### Objetivo do exercício
Por favor, extraia na íntegra o texto sobre hipertensão sistólica isolada, reproduzindo-o sem nenhuma alteração.

### Trecho do documento
★ ★ ★ ★ ★ ★ ★
Hipertensão Sistólica Isolada: Fisiopatologia no Idoso

HMMG - Hospital e Maternidade Municipal de Guarulhos (SP) — Prova 2022

Enunciado

Com o envelhecimento, a PAS torna-se um problema mais significante:

Alternativas

  1. A) Resultante do enrijecimento progressivo e não da perda de complacência das grandes artérias.
  2. B) Resultante do enrijecimento progressivo e da perda de complacência das grandes artérias.
  3. C) Resultante não do enrijecimento progressivo e sim da perda de complacência das grandes artérias.
  4. D) Não resultante do enrijecimento progressivo e da perda de complacência das grandes artérias.

Pérola Clínica

Envelhecimento → ↑ rigidez arterial + ↓ complacência = ↑ PAS isolada.

Resumo-Chave

Com o envelhecimento, as grandes artérias perdem elasticidade e se tornam mais rígidas, resultando em uma diminuição da complacência vascular. Isso leva a um aumento da pressão arterial sistólica (PAS) isolada, um achado comum e clinicamente relevante em idosos.
★ ★ ★ ★ ★ ★ ★
(Registros extraídos de uma coleção)

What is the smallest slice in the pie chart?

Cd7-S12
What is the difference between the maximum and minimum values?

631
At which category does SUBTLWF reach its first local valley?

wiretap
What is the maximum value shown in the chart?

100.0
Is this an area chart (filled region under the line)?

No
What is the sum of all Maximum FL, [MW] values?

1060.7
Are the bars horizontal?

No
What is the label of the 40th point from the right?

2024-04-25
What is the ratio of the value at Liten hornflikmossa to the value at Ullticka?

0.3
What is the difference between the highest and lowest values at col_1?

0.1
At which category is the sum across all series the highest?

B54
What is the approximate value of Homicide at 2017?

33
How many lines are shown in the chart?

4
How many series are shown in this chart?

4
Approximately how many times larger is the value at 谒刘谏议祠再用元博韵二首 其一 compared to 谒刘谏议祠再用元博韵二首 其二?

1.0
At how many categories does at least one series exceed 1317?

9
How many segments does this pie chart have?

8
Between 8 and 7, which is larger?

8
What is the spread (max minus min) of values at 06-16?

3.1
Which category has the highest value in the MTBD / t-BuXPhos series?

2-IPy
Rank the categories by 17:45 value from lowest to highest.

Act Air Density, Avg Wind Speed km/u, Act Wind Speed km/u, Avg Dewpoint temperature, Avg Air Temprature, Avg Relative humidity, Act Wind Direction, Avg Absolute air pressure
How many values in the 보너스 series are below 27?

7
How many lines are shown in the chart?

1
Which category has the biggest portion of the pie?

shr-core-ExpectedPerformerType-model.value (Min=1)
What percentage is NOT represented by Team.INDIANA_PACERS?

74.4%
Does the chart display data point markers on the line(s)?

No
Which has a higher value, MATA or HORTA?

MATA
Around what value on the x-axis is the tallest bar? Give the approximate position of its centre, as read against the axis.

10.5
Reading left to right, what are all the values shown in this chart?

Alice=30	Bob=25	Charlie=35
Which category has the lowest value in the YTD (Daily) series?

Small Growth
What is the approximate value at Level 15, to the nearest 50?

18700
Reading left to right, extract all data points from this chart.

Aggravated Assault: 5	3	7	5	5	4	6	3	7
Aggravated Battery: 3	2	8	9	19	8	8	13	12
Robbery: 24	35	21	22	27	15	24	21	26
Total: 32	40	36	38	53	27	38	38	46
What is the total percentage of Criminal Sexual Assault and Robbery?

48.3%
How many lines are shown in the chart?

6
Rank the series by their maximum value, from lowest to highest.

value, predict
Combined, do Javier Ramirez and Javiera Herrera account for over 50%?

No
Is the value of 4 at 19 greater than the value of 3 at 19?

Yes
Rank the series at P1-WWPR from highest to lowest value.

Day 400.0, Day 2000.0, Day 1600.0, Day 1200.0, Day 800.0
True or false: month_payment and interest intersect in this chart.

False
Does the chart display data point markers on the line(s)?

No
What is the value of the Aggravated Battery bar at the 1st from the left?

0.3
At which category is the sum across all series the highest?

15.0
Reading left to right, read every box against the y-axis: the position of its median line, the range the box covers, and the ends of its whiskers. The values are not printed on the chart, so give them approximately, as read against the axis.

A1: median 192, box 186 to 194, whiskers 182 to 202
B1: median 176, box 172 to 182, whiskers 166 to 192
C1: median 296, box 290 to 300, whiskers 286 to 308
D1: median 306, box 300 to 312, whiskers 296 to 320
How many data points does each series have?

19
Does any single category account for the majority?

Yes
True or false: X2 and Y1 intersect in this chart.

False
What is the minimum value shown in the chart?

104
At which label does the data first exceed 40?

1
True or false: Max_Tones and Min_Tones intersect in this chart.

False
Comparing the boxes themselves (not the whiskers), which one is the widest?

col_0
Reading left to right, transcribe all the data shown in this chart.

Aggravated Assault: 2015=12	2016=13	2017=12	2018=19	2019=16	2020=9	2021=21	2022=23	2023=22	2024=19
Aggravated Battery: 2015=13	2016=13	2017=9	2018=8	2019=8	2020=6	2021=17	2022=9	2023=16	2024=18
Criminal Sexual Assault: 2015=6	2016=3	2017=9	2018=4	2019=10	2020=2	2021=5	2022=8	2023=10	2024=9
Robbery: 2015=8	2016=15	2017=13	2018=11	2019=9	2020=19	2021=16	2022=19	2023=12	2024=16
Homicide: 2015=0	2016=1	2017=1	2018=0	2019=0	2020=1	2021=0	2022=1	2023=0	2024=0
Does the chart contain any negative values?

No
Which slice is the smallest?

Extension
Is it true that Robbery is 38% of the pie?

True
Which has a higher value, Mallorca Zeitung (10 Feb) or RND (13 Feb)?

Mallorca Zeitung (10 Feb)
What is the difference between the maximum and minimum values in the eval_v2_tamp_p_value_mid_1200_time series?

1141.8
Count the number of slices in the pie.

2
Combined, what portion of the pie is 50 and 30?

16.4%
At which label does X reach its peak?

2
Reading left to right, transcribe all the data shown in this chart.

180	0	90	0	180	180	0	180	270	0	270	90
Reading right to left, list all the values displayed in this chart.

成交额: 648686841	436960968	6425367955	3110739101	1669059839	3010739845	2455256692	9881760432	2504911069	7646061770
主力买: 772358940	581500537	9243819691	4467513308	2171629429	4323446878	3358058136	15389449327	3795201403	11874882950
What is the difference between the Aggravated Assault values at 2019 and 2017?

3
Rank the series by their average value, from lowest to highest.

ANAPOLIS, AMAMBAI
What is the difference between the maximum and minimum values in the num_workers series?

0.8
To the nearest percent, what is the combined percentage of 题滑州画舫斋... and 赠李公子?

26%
★ ★ ★ ★ ★ ★ ★
### Campo de resposta
Hipertensão Sistólica Isolada: Fisiopatologia no Idoso

HMMG - Hospital e Maternidade Municipal de Guarulhos (SP) — Prova 2022

Enunciado

Com o envelhecimento, a PAS torna-se um problema mais significante:

Alternativas

  1. A) Resultante do enrijecimento progressivo e não da perda de complacência das grandes artérias.
  2. B) Resultante do enrijecimento progressivo e da perda de complacência das grandes artérias.
  3. C) Resultante não do enrijecimento progressivo e sim da perda de complacência das grandes artérias.
  4. D) Não resultante do enrijecimento progressivo e da perda de complacência das grandes artérias.

Pérola Clínica

Envelhecimento → ↑ rigidez arterial + ↓ complacência = ↑ PAS isolada.

Resumo-Chave

Com o envelhecimento, as grandes artérias perdem elasticidade e se tornam mais rígidas, resultando em uma diminuição da complacência vascular. Isso leva a um aumento da pressão arterial sistólica (PAS) isolada, um achado comum e clinicamente relevante em idosos.